(Dataset entries)
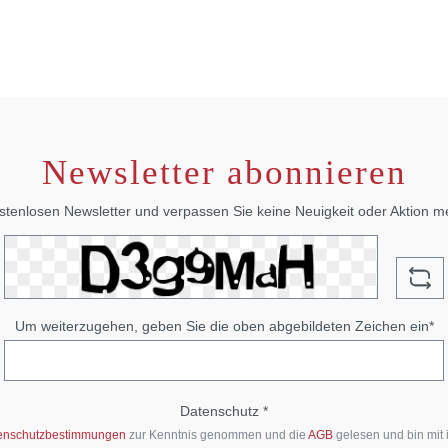
Newsletter abonnieren
stenlosen Newsletter und verpassen Sie keine Neuigkeit oder Aktion 
Um weiterzugehen, geben Sie die oben abgebildeten Zeichen ein*
Datenschutz *
enschutzbestimmungen
zur Kenntnis genommen und die
AGB
gelesen und bin mit 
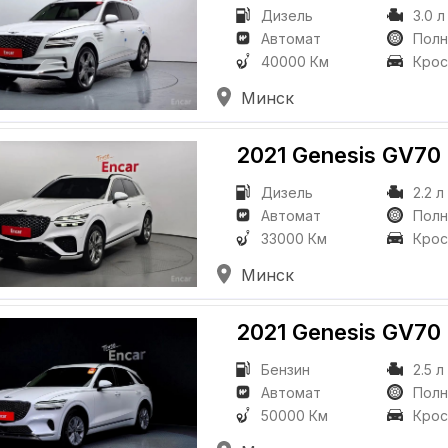
Дизель
3.0 л
Автомат
Пол
40000 Км
Крос
Минск
2021 Genesis GV70
Дизель
2.2 л
Автомат
Пол
33000 Км
Крос
Минск
2021 Genesis GV70
Бензин
2.5 л
Автомат
Пол
50000 Км
Крос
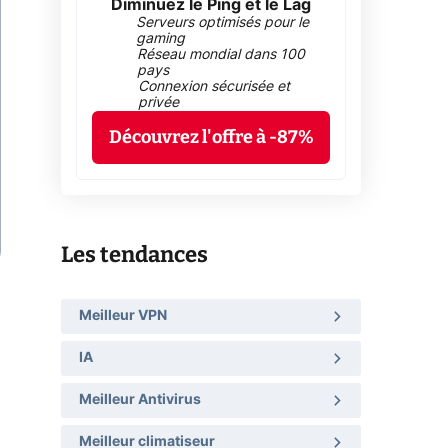
Diminuez le Ping et le Lag
Serveurs optimisés pour le
gaming
Réseau mondial dans 100
pays
Connexion sécurisée et
privée
Découvrez l'offre à -87%
Les tendances
Meilleur VPN
IA
Meilleur Antivirus
Meilleur climatiseur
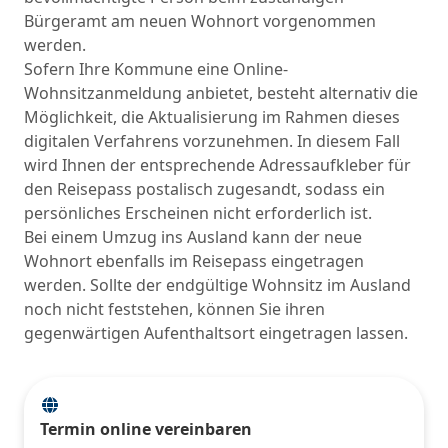
Bürgeramt am neuen Wohnort vorgenommen
werden.
Sofern Ihre Kommune eine Online-
Wohnsitzanmeldung anbietet, besteht alternativ die
Möglichkeit, die Aktualisierung im Rahmen dieses
digitalen Verfahrens vorzunehmen. In diesem Fall
wird Ihnen der entsprechende Adressaufkleber für
den Reisepass postalisch zugesandt, sodass ein
persönliches Erscheinen nicht erforderlich ist.
Bei einem Umzug ins Ausland kann der neue
Wohnort ebenfalls im Reisepass eingetragen
werden. Sollte der endgültige Wohnsitz im Ausland
noch nicht feststehen, können Sie ihren
gegenwärtigen Aufenthaltsort eingetragen lassen.
Termin online vereinbaren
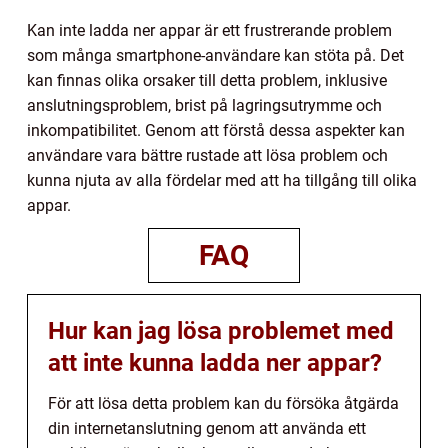
Kan inte ladda ner appar är ett frustrerande problem
som många smartphone-användare kan stöta på. Det
kan finnas olika orsaker till detta problem, inklusive
anslutningsproblem, brist på lagringsutrymme och
inkompatibilitet. Genom att förstå dessa aspekter kan
användare vara bättre rustade att lösa problem och
kunna njuta av alla fördelar med att ha tillgång till olika
appar.
FAQ
Hur kan jag lösa problemet med
att inte kunna ladda ner appar?
För att lösa detta problem kan du försöka åtgärda
din internetanslutning genom att använda ett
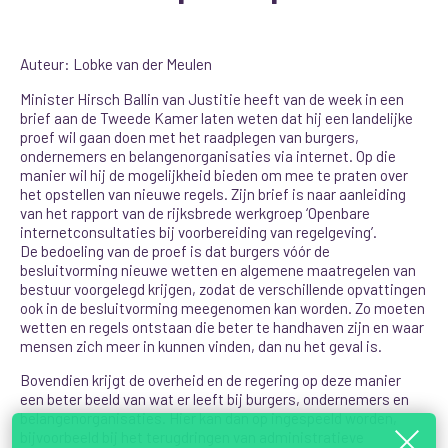
Auteur: Lobke van der Meulen
Minister Hirsch Ballin van Justitie heeft van de week in een
brief aan de Tweede Kamer laten weten dat hij een landelijke
proef wil gaan doen met het raadplegen van burgers,
ondernemers en belangenorganisaties via internet. Op die
manier wil hij de mogelijkheid bieden om mee te praten over
het opstellen van nieuwe regels. Zijn brief is naar aanleiding
van het rapport van de rijksbrede werkgroep ‘Openbare
internetconsultaties bij voorbereiding van regelgeving’.
De bedoeling van de proef is dat burgers vóór de
besluitvorming nieuwe wetten en algemene maatregelen van
bestuur voorgelegd krijgen, zodat de verschillende opvattingen
ook in de besluitvorming meegenomen kan worden. Zo moeten
wetten en regels ontstaan die beter te handhaven zijn en waar
mensen zich meer in kunnen vinden, dan nu het geval is.
Bovendien krijgt de overheid en de regering op deze manier
een beter beeld van wat er leeft bij burgers, ondernemers en
belangenorganisaties. Hier kan dan op ingespeeld worden,
bijvoorbeeld bij het terugdringen van administratieve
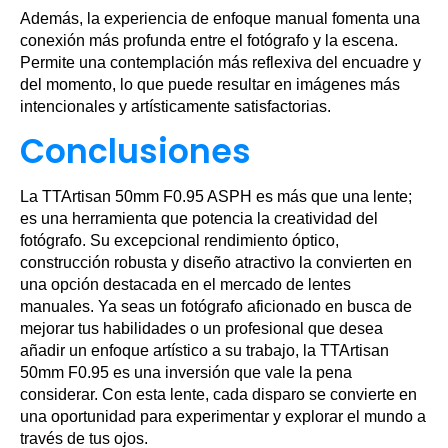
Además, la experiencia de enfoque manual fomenta una
conexión más profunda entre el fotógrafo y la escena.
Permite una contemplación más reflexiva del encuadre y
del momento, lo que puede resultar en imágenes más
intencionales y artísticamente satisfactorias.
Conclusiones
La TTArtisan 50mm F0.95 ASPH es más que una lente;
es una herramienta que potencia la creatividad del
fotógrafo. Su excepcional rendimiento óptico,
construcción robusta y diseño atractivo la convierten en
una opción destacada en el mercado de lentes
manuales. Ya seas un fotógrafo aficionado en busca de
mejorar tus habilidades o un profesional que desea
añadir un enfoque artístico a su trabajo, la TTArtisan
50mm F0.95 es una inversión que vale la pena
considerar. Con esta lente, cada disparo se convierte en
una oportunidad para experimentar y explorar el mundo a
través de tus ojos.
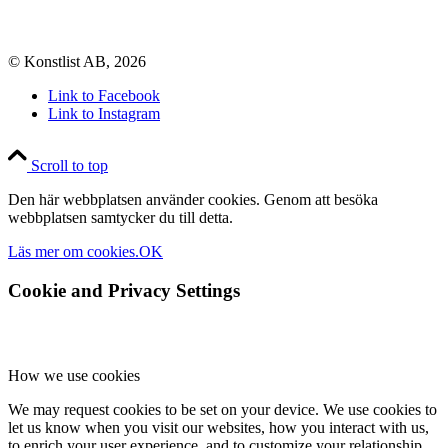
© Konstlist AB, 2026
Link to Facebook
Link to Instagram
Scroll to top
Den här webbplatsen använder cookies. Genom att besöka
webbplatsen samtycker du till detta.
Läs mer om cookies.
OK
Cookie and Privacy Settings
How we use cookies
We may request cookies to be set on your device. We use cookies to
let us know when you visit our websites, how you interact with us,
to enrich your user experience, and to customize your relationship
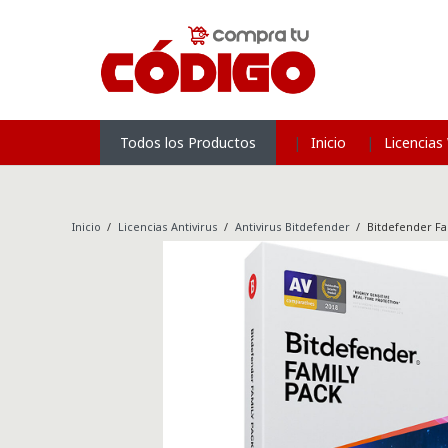
Inicio
Licencia
Todos los Productos
Inicio
/
Licencias Antivirus
/
Antivirus Bitdefender
/
Bitdefender Fam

### WHAT IS NEEDED
Each line that contains the string "ladda" should be copied from the data above.

### SOLVED EXERCISE
Kan inte ladda ner appar är ett frustrerande problem
att inte kunna ladda ner appar?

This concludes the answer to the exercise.